Grant Christensen (Alabama) and Andrew Appleby (Tennessee) have posted Taxing Indigenous Cultural Property, 52 BYU L. Rev. (forthcoming 2026). Here is the abstract:
What is the value of something that cannot legally be sold? This question lies at the heart of a growing tension between federal tax policy and Indigenous rights. Although federal law prohibits the sale of eagle feathers, the IRS recently sought to collect a $29.2 million estate tax assessment on artwork incorporating a bald eagle—even while acknowledging the beneficiary could not legally sell the artwork to satisfy the tax liability. Though the parties ultimately settled, this case exposes a dangerous precedent demanding a comprehensive response.
This Article argues that Indigenous cultural property should be exempt from federal and state taxation and subject only to regulation imposed by Native communities themselves. Imposing a “tribal only” regulatory scheme for cultural property is both consistent with the underlying purposes of tax law and the federal government’s broad commitment to support tribal self-government and protect tribal sovereignty.

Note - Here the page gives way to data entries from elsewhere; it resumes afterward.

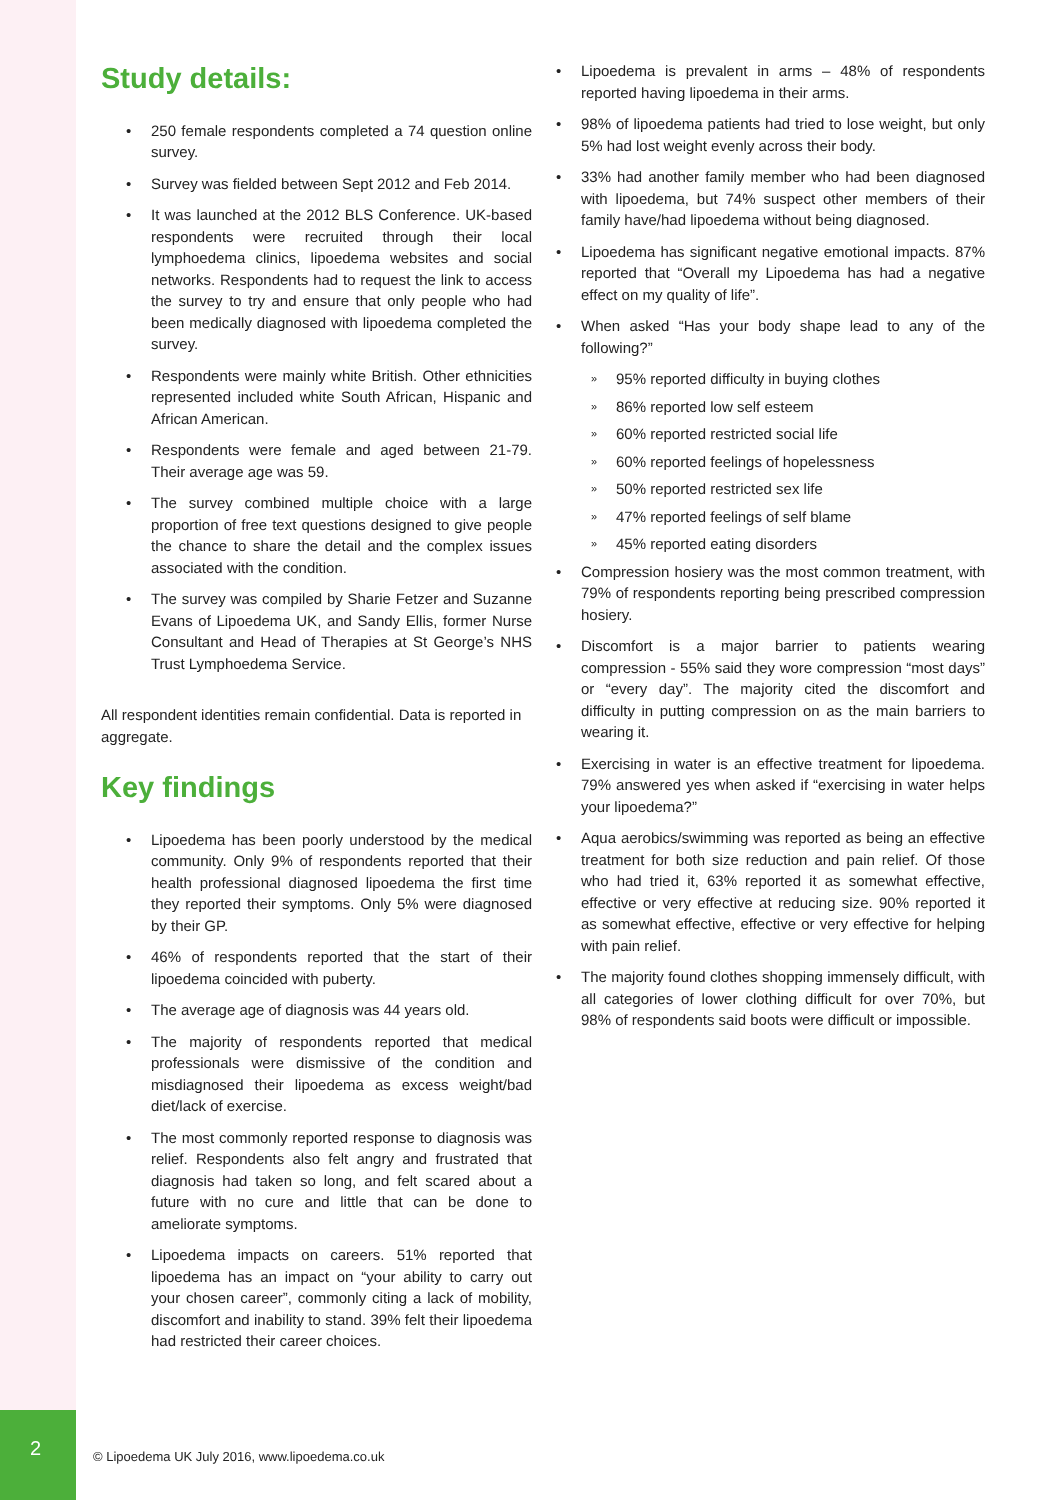Study details:
• 250 female respondents completed a 74 question online survey.
• Survey was fielded between Sept 2012 and Feb 2014.
• It was launched at the 2012 BLS Conference. UK-based respondents were recruited through their local lymphoedema clinics, lipoedema websites and social networks. Respondents had to request the link to access the survey to try and ensure that only people who had been medically diagnosed with lipoedema completed the survey.
• Respondents were mainly white British. Other ethnicities represented included white South African, Hispanic and African American.
• Respondents were female and aged between 21-79. Their average age was 59.
• The survey combined multiple choice with a large proportion of free text questions designed to give people the chance to share the detail and the complex issues associated with the condition.
• The survey was compiled by Sharie Fetzer and Suzanne Evans of Lipoedema UK, and Sandy Ellis, former Nurse Consultant and Head of Therapies at St George’s NHS Trust Lymphoedema Service.
All respondent identities remain confidential. Data is reported in aggregate.
Key findings
• Lipoedema has been poorly understood by the medical community. Only 9% of respondents reported that their health professional diagnosed lipoedema the first time they reported their symptoms. Only 5% were diagnosed by their GP.
• 46% of respondents reported that the start of their lipoedema coincided with puberty.
• The average age of diagnosis was 44 years old.
• The majority of respondents reported that medical professionals were dismissive of the condition and misdiagnosed their lipoedema as excess weight/bad diet/lack of exercise.
• The most commonly reported response to diagnosis was relief. Respondents also felt angry and frustrated that diagnosis had taken so long, and felt scared about a future with no cure and little that can be done to ameliorate symptoms.
• Lipoedema impacts on careers. 51% reported that lipoedema has an impact on “your ability to carry out your chosen career”, commonly citing a lack of mobility, discomfort and inability to stand. 39% felt their lipoedema had restricted their career choices.
• Lipoedema is prevalent in arms – 48% of respondents reported having lipoedema in their arms.
• 98% of lipoedema patients had tried to lose weight, but only 5% had lost weight evenly across their body.
• 33% had another family member who had been diagnosed with lipoedema, but 74% suspect other members of their family have/had lipoedema without being diagnosed.
• Lipoedema has significant negative emotional impacts. 87% reported that “Overall my Lipoedema has had a negative effect on my quality of life”.
• When asked “Has your body shape lead to any of the following?”
» 95% reported difficulty in buying clothes
» 86% reported low self esteem
» 60% reported restricted social life
» 60% reported feelings of hopelessness
» 50% reported restricted sex life
» 47% reported feelings of self blame
» 45% reported eating disorders
• Compression hosiery was the most common treatment, with 79% of respondents reporting being prescribed compression hosiery.
• Discomfort is a major barrier to patients wearing compression - 55% said they wore compression “most days” or “every day”. The majority cited the discomfort and difficulty in putting compression on as the main barriers to wearing it.
• Exercising in water is an effective treatment for lipoedema. 79% answered yes when asked if “exercising in water helps your lipoedema?”
• Aqua aerobics/swimming was reported as being an effective treatment for both size reduction and pain relief. Of those who had tried it, 63% reported it as somewhat effective, effective or very effective at reducing size. 90% reported it as somewhat effective, effective or very effective for helping with pain relief.
• The majority found clothes shopping immensely difficult, with all categories of lower clothing difficult for over 70%, but 98% of respondents said boots were difficult or impossible.
2
© Lipoedema UK July 2016, www.lipoedema.co.uk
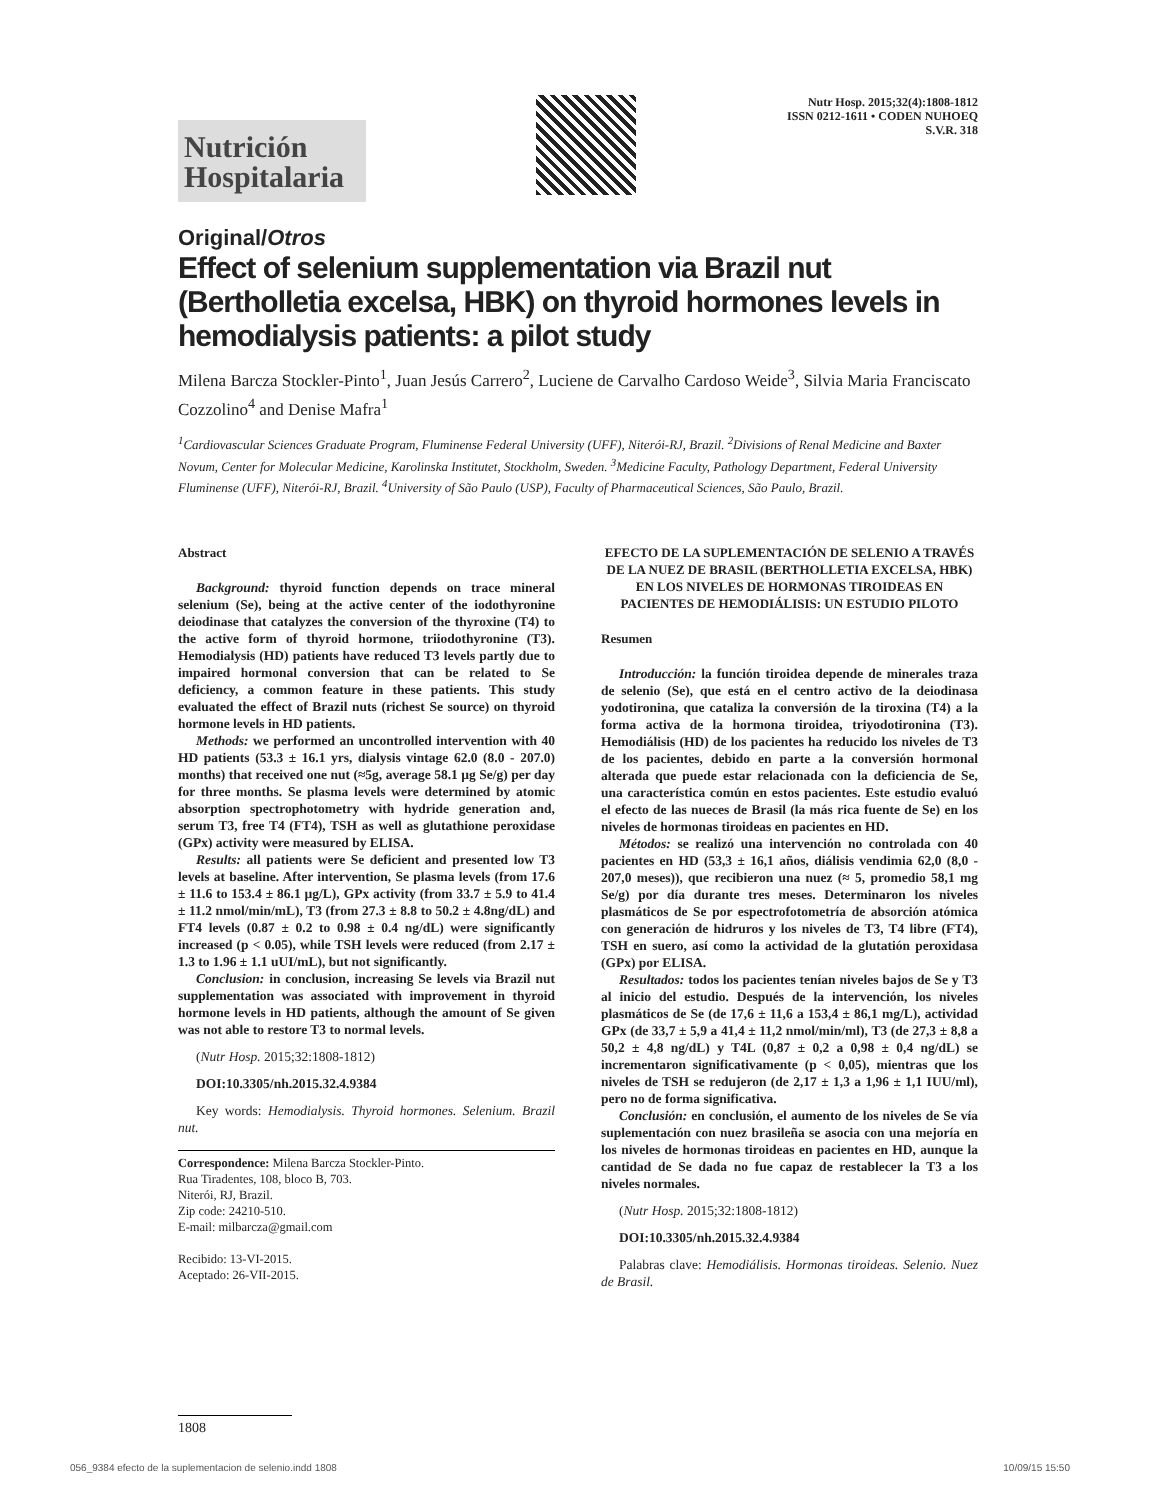Nutrición
Hospitalaria
Nutr Hosp. 2015;32(4):1808-1812
ISSN 0212-1611 • CODEN NUHOEQ
S.V.R. 318
Original/Otros
Effect of selenium supplementation via Brazil nut (Bertholletia excelsa, HBK) on thyroid hormones levels in hemodialysis patients: a pilot study
Milena Barcza Stockler-Pinto<sup>1</sup>, Juan Jesús Carrero<sup>2</sup>, Luciene de Carvalho Cardoso Weide<sup>3</sup>, Silvia Maria Franciscato Cozzolino<sup>4</sup> and Denise Mafra<sup>1</sup>
<sup>1</sup> Cardiovascular Sciences Graduate Program, Fluminense Federal University (UFF), Niterói-RJ, Brazil. <sup>2</sup>Divisions of Renal Medicine and Baxter Novum, Center for Molecular Medicine, Karolinska Institutet, Stockholm, Sweden. <sup>3</sup>Medicine Faculty, Pathology Department, Federal University Fluminense (UFF), Niterói-RJ, Brazil. <sup>4</sup>University of São Paulo (USP), Faculty of Pharmaceutical Sciences, São Paulo, Brazil.
Abstract
Background: thyroid function depends on trace mineral selenium (Se), being at the active center of the iodothyronine deiodinase that catalyzes the conversion of the thyroxine (T4) to the active form of thyroid hormone, triiodothyronine (T3). Hemodialysis (HD) patients have reduced T3 levels partly due to impaired hormonal conversion that can be related to Se deficiency, a common feature in these patients. This study evaluated the effect of Brazil nuts (richest Se source) on thyroid hormone levels in HD patients.
Methods: we performed an uncontrolled intervention with 40 HD patients (53.3 ± 16.1 yrs, dialysis vintage 62.0 (8.0 - 207.0) months) that received one nut (≈5g, average 58.1 µg Se/g) per day for three months. Se plasma levels were determined by atomic absorption spectrophotometry with hydride generation and, serum T3, free T4 (FT4), TSH as well as glutathione peroxidase (GPx) activity were measured by ELISA.
Results: all patients were Se deficient and presented low T3 levels at baseline. After intervention, Se plasma levels (from 17.6 ± 11.6 to 153.4 ± 86.1 µg/L), GPx activity (from 33.7 ± 5.9 to 41.4 ± 11.2 nmol/min/mL), T3 (from 27.3 ± 8.8 to 50.2 ± 4.8ng/dL) and FT4 levels (0.87 ± 0.2 to 0.98 ± 0.4 ng/dL) were significantly increased (p < 0.05), while TSH levels were reduced (from 2.17 ± 1.3 to 1.96 ± 1.1 uUI/mL), but not significantly.
Conclusion: in conclusion, increasing Se levels via Brazil nut supplementation was associated with improvement in thyroid hormone levels in HD patients, although the amount of Se given was not able to restore T3 to normal levels.
(Nutr Hosp. 2015;32:1808-1812)
DOI:10.3305/nh.2015.32.4.9384
Key words: Hemodialysis. Thyroid hormones. Selenium. Brazil nut.
Correspondence: Milena Barcza Stockler-Pinto.
Rua Tiradentes, 108, bloco B, 703.
Niterói, RJ, Brazil.
Zip code: 24210-510.
E-mail: milbarcza@gmail.com
Recibido: 13-VI-2015.
Aceptado: 26-VII-2015.
EFECTO DE LA SUPLEMENTACIÓN DE SELENIO A TRAVÉS DE LA NUEZ DE BRASIL (BERTHOLLETIA EXCELSA, HBK) EN LOS NIVELES DE HORMONAS TIROIDEAS EN PACIENTES DE HEMODIÁLISIS: UN ESTUDIO PILOTO
Resumen
Introducción: la función tiroidea depende de minerales traza de selenio (Se), que está en el centro activo de la deiodinasa yodotironina, que cataliza la conversión de la tiroxina (T4) a la forma activa de la hormona tiroidea, triyodotironina (T3). Hemodiálisis (HD) de los pacientes ha reducido los niveles de T3 de los pacientes, debido en parte a la conversión hormonal alterada que puede estar relacionada con la deficiencia de Se, una característica común en estos pacientes. Este estudio evaluó el efecto de las nueces de Brasil (la más rica fuente de Se) en los niveles de hormonas tiroideas en pacientes en HD.
Métodos: se realizó una intervención no controlada con 40 pacientes en HD (53,3 ± 16,1 años, diálisis vendimia 62,0 (8,0 - 207,0 meses)), que recibieron una nuez (≈ 5, promedio 58,1 mg Se/g) por día durante tres meses. Determinaron los niveles plasmáticos de Se por espectrofotometría de absorción atómica con generación de hidruros y los niveles de T3, T4 libre (FT4), TSH en suero, así como la actividad de la glutatión peroxidasa (GPx) por ELISA.
Resultados: todos los pacientes tenían niveles bajos de Se y T3 al inicio del estudio. Después de la intervención, los niveles plasmáticos de Se (de 17,6 ± 11,6 a 153,4 ± 86,1 mg/L), actividad GPx (de 33,7 ± 5,9 a 41,4 ± 11,2 nmol/min/ml), T3 (de 27,3 ± 8,8 a 50,2 ± 4,8 ng/dL) y T4L (0,87 ± 0,2 a 0,98 ± 0,4 ng/dL) se incrementaron significativamente (p < 0,05), mientras que los niveles de TSH se redujeron (de 2,17 ± 1,3 a 1,96 ± 1,1 IUU/ml), pero no de forma significativa.
Conclusión: en conclusión, el aumento de los niveles de Se vía suplementación con nuez brasileña se asocia con una mejoría en los niveles de hormonas tiroideas en pacientes en HD, aunque la cantidad de Se dada no fue capaz de restablecer la T3 a los niveles normales.
(Nutr Hosp. 2015;32:1808-1812)
DOI:10.3305/nh.2015.32.4.9384
Palabras clave: Hemodiálisis. Hormonas tiroideas. Selenio. Nuez de Brasil.
1808
056_9384 efecto de la suplementacion de selenio.indd 1808 10/09/15 15:50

We build our normative claim upon two centuries of precedent and practice. Drawing upon the underlying purposes of tax law, tribal law, and federal Indian law, this Article constructs a robust defense for Indigenous cultural property’s exclusion from federal regulation. Our argument rests on two foundational premises. First, inherent tribal sovereignty reserves to tribal governments the authority to govern the cultural and internal values of their communities. Second, federal tax law has no overriding interest in interfering with the inheritance of cultural property between tribal members or in collecting revenue on property that cannot legally be sold. From these premises, a natural consequence emerges: non-tribal regulation of this patrimony should be broadly prohibited.
The implications are profound. If adopted, our proposal would free tribal members from the burdens associated with transferring cultural property under non-tribal law and would ensure Native Nations that the property forming the basis of their identity is free from federal and state encumbrance.